Christopher R. Layton, Melvin J. Carr, Associate Director of ORCA
Each year the Office of Research and Creative Activities awards $1,000 scholarships to students who propose research and creative projects. These students represent each of the colleges at BYU. The idea is to compare the projects and research proposals with each other to select those which are most deserving of funding. This is difficult to accomplish for several reasons. The main problem is that we are trying to compare apples to oranges. The research projects from the engineering department and the creative projects from the music department are not easy to compare. Another problem is the one of getting a representative score for each proposal. Why are these problems?
Comparing projects from two different disciplines is difficult because it requires us to have some criteria to evaluate that is common to both disciplines, or all disciplines in our case if we want to make this a university wide competition. This not only involves how we evaluate the proposals, but who we get to evaluate them. The evaluation procedure needs to be one that can be applied to all of the colleges. Over the past years, trends have been noticed in the different departments. Some tend to score higher than others. If we use raw scores, the departments that tend to score higher have the advantage.
All of this leads us to believe that we need to find a procedure that will allow us to estimate the real score of a proposal as compared with other projects from the same discipline and other disciplines. We also need to make sure that the evaluation procedure we choose fairly ranks the projects. To ensure that we choose the best proposals, these two goals are equally important. If our evaluation method is good, but we are unable to estimate the correct score of the proposals, then we cannot be sure we have the best proposals.
The current method of distribution of the ORCA awards is done in two rounds. The first round takes place within each of the colleges. Each college has the proposals ranked by their faculty. The proposals are given a score and the top 25% of each college is funded. This ensures that the awards will be equally distributed between colleges (at least 25% will be equally distributed). This completes round one.
Round two takes the next 15% (after the top 25% who received awards) from each college and has them reevaluated by a different, but similar college. The college of engineering may have its second round proposals evaluated by the college of physical sciences. After a new score has been given to these proposals, they are compared with one another. Because of this comparison, the competition is university wide. These proposals are then ranked from best to worst based on these new raw scores. ORCA continues to fund the highest ranking projects until they no longer have funds.

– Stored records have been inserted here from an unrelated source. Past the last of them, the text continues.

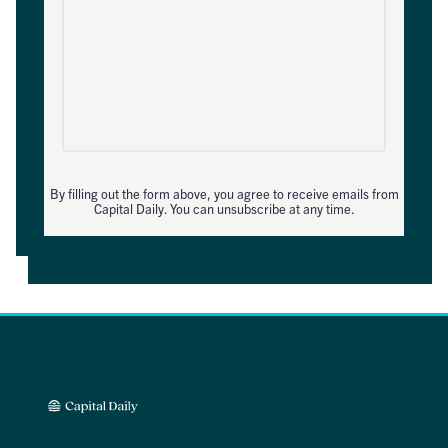
By filling out the form above, you agree to receive emails from
Capital Daily. You can unsubscribe at any time.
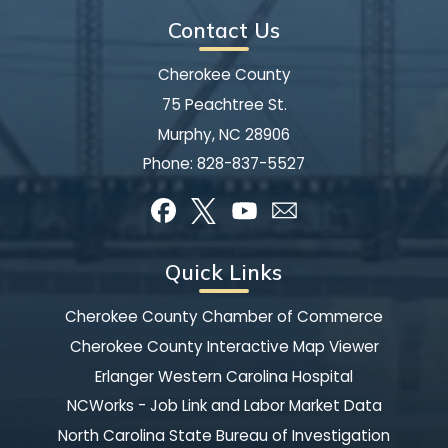
Contact Us
Cherokee County
75 Peachtree St.
Murphy, NC 28906
Phone:
828-837-5527
Quick Links
Cherokee County Chamber of Commerce
Cherokee County Interactive Map Viewer
Erlanger Western Carolina Hospital
NCWorks - Job Link and Labor Market Data
North Carolina State Bureau of Investigation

The major problems with this method are those which have been discussed above. The raw scores are hard to compare from college to college. How can this method be improved? One of the easiest ways to make the scores comparable is to teach each of the evaluating professors how to score the proposals. Although all of them receive the same instruction packet, it is easy to misinterpret these instructions. Some of the professors have never evaluated an ORCA proposal so they do not have past experience on which to base their evaluation.
The mathematical solution to this incompatibility of raw scores is called standardization. This method assumes that each professor evaluates the proposals in the same way (few high scores, few low scores, many scores in between), but using a different scale. This can be compared with grading on a curve. Once we assume that each of the evaluating professors grades this way, we can use the mathematical procedure of standardizing the scores so that they are all on the same scale. It is most important to standardize in the second round when all colleges are being compared with one another.

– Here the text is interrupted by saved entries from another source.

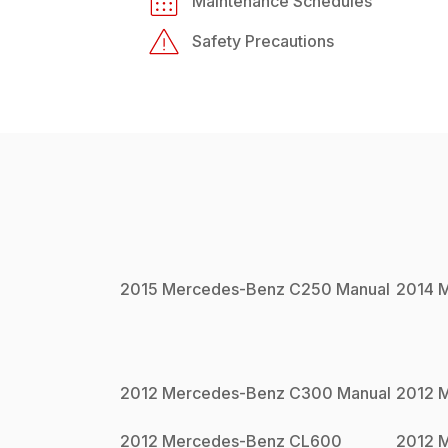
Maintenance Schedules
Safety Precautions
2015
Mercedes-Benz
C250
Manual
2014
M
2012
Mercedes-Benz
C300
Manual
2012
M
2012
Mercedes-Benz
CL600
2012
M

Another possible method for evaluation is using a computer program called LARC (Larsen-Allen Ranking by Computer). This program can be used to order proposals by comparing them to one another. The basic procedure for using LARC is the same as the current method. A reviewer needs to evaluate a number of proposals. Instead of scoring each proposal, the reviewer simply ranks them from best to worst. After a proposal has been reviewed by several judges, LARC simply needs to know how many and which proposals it was reviewed against, how many of these proposals were better, and how many were worse. Although it is impossible to compare each proposal against every other proposal, LARC is able to take this into account and rank the proposals accordingly.
LARC can be used for both the first and second round evaluations. After LARC is run, it prints out a score for each proposal. This score indicates how well the proposal compares to the other proposals. The higher the score the better. Unlike standardizing, these scores can not be compared from one running of LARC to the next. If the one department uses LARC to evaluate its proposals, it can not use the scores it obtains to compare its proposals with another department who uses LARC. To compare the proposals of two or more departments, the rankings of the proposals must all be run at the same time. LARC is not able to compare those proposals which were evaluated in separate runs of the LARC program.
We have had the opportunity to compare LARC and standardizing on small simulated groups, but never on any real data. This next year (Fall 1998), the ORCA scholarship proposals will be compared using both LARC and the standardizing method. We will be able to test how easy each one is to use and how different the results are. This will allow us to judge which method best suits the needs of the ORCA evaluation committee.